Intuitively, for $x \rightarrow -\infty$, we have $u \rightarrow x$, and we should expect some sort of $\delta'$ to appear, which upon multiplication with $\xi^2$ and taking the limit as $\xi$ goes to $0$, we have that the $\delta'$ term does not contribute to the integral.
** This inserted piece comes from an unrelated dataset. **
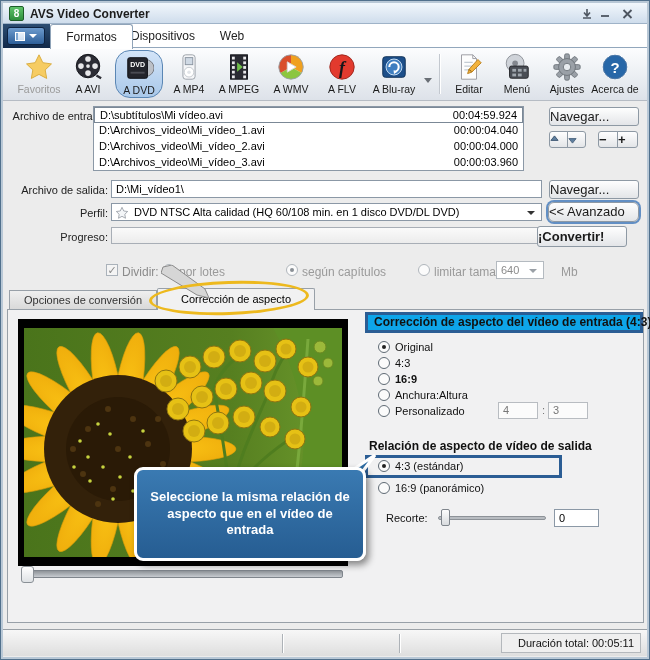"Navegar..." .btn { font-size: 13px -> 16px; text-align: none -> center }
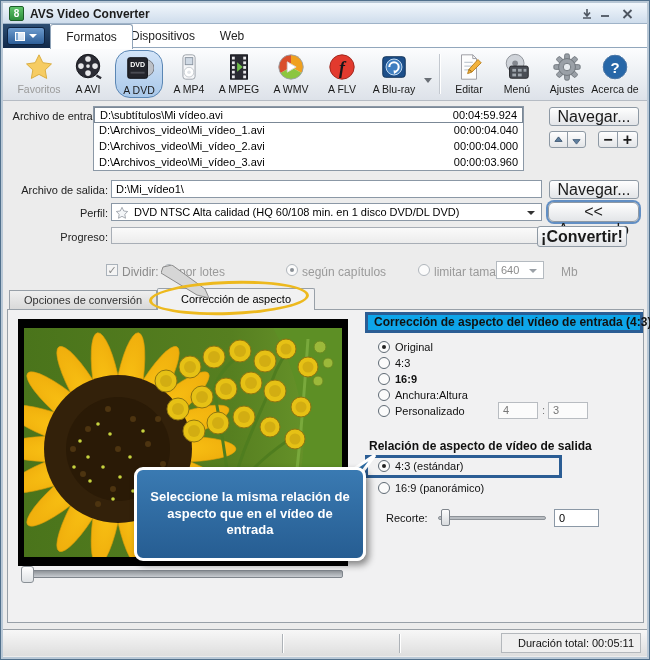"Corrección de aspecto" div.ctab { width: 158px -> 134px }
However, Mathematica gives that the Fourier Transform is given by $1$, which comes from the fact that $\hat{u}$ has a term in $\frac{1}{\xi^2}$. Thus, I would like to ask if anyone has any idea as to how we can compute this integral (or at least the required limits)? (My guess was that it has something to do with contour integrals, but I could be wrong about this.) Thanks!
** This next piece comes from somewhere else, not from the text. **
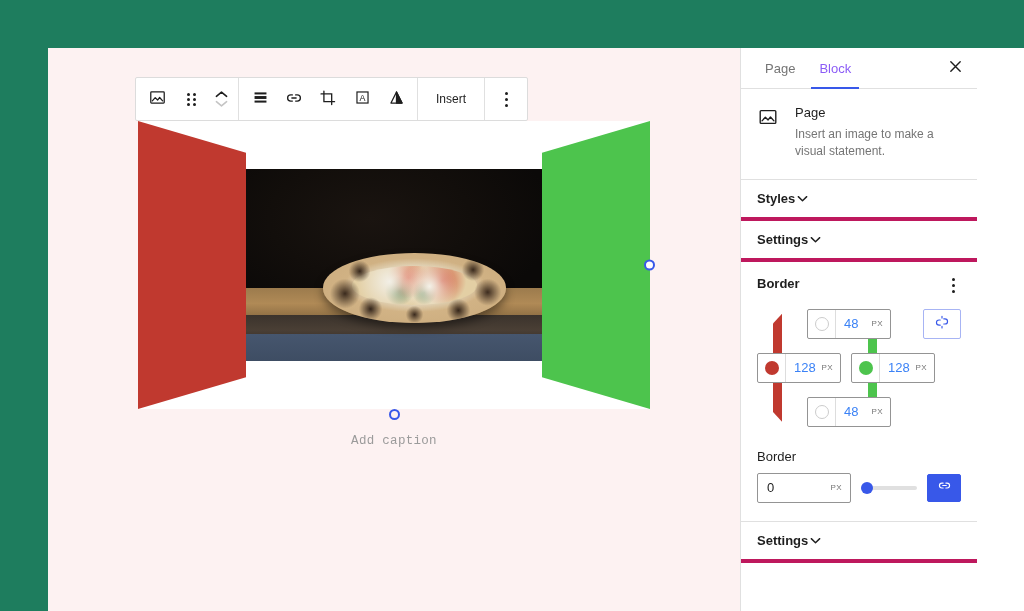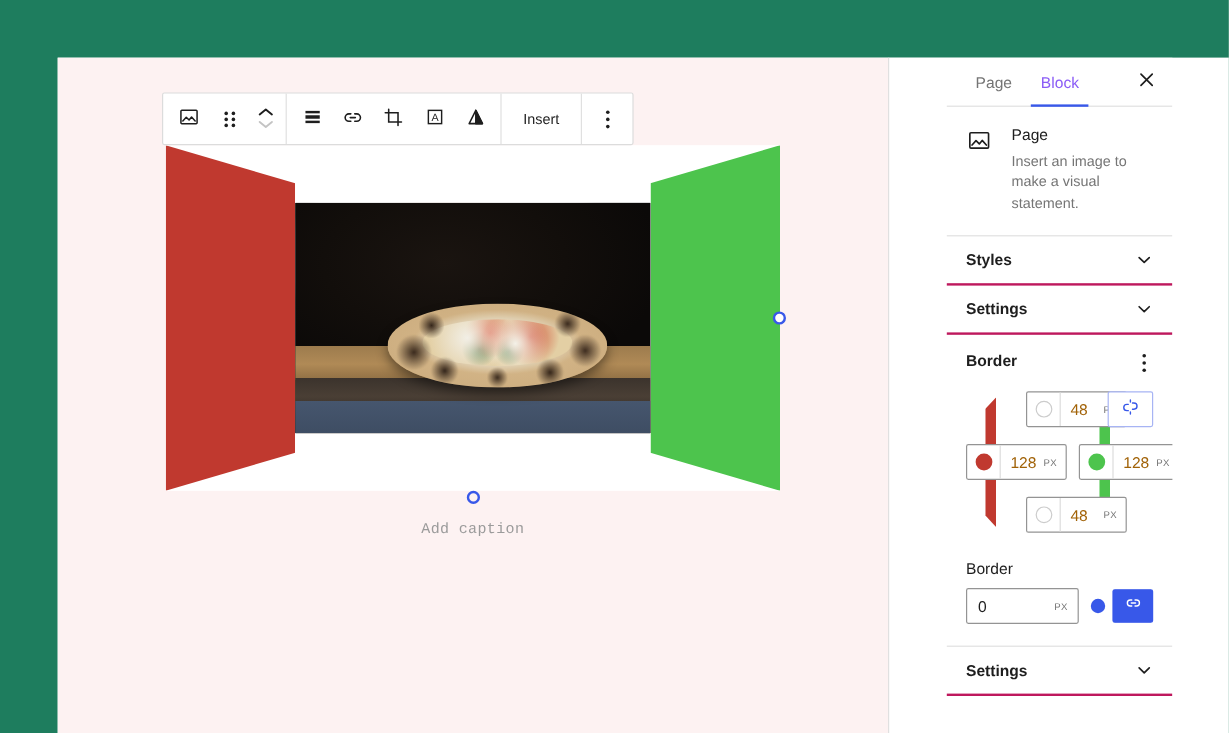"Page" .sidebar { padding-left: 48px -> none }
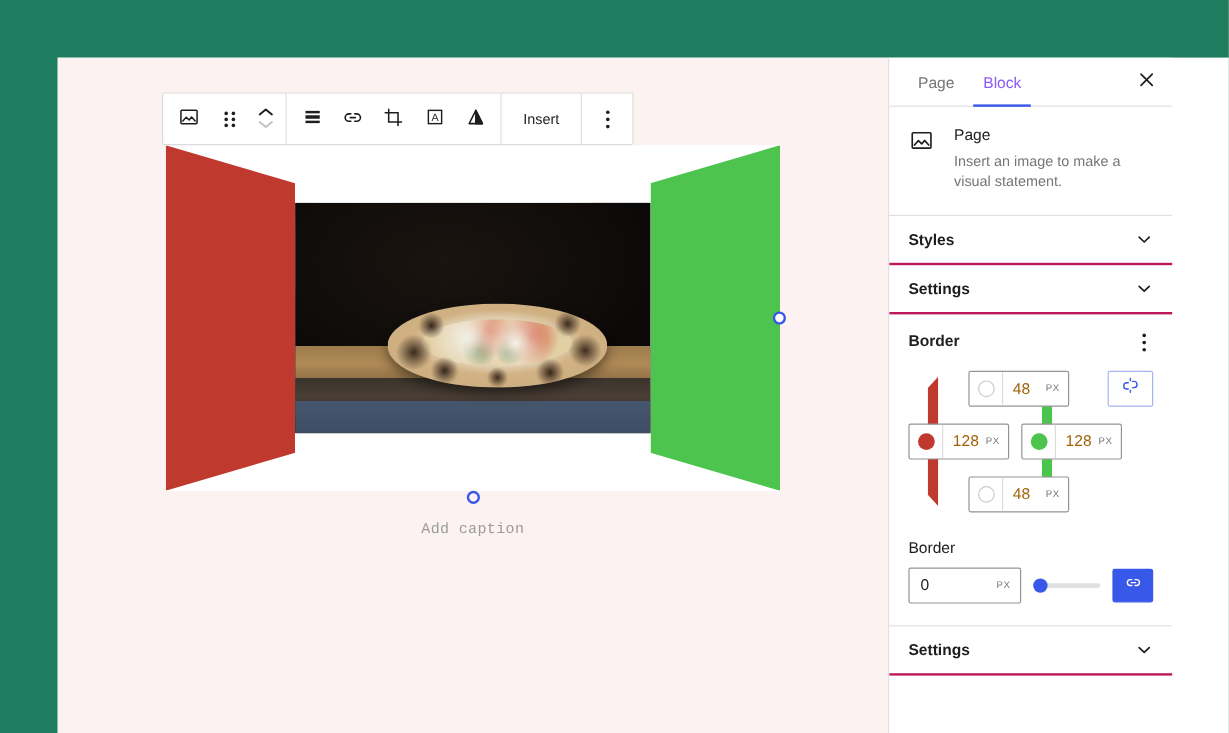"Styles" .sb-section { border-bottom: 2px solid #be185d -> 4px solid #be185d; justify-content: space-between -> flex-start }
Convention: We take the Fourier Transform $\hat{u}$ to be given by $$\hat{u}(\xi) = \int_{\mathbb{R}} u(x)e^{-ix\xi} \mathrm{d}x.$$
One useful Fourier transform trick is that
$$\hat{f}(0) = \int_{\Bbb{R}}f(x)e^{-ix\cdot0}\:dx = \int_{\Bbb{R}}f(x)\:dx$$
Another Fourier transform property tells us that
$$\xi^2\hat{u}(\xi) \leftrightarrow -u''(x)$$
Therefore the quantity we want is
$$\lim_{\xi\to0}\xi^2\hat{u}(\xi) = \int_{\Bbb{R}}-u''(x)\:dx = u'(-\infty)-u'(\infty)$$
Calculating the derivative we have
$$\left(\frac{xH(-x)}{e^x+1}\right)' = \frac{H(-x)}{e^x+1}-\frac{x\delta(x)}{e^x+1}-\frac{xe^xH(-x)}{(e^x+1)^2} = \frac{H(-x)}{e^x+1}-\frac{xe^xH(-x)}{(e^x+1)^2}$$
which means
$$\lim_{\xi\to0}\xi^2\hat{u}(\xi) = 1$$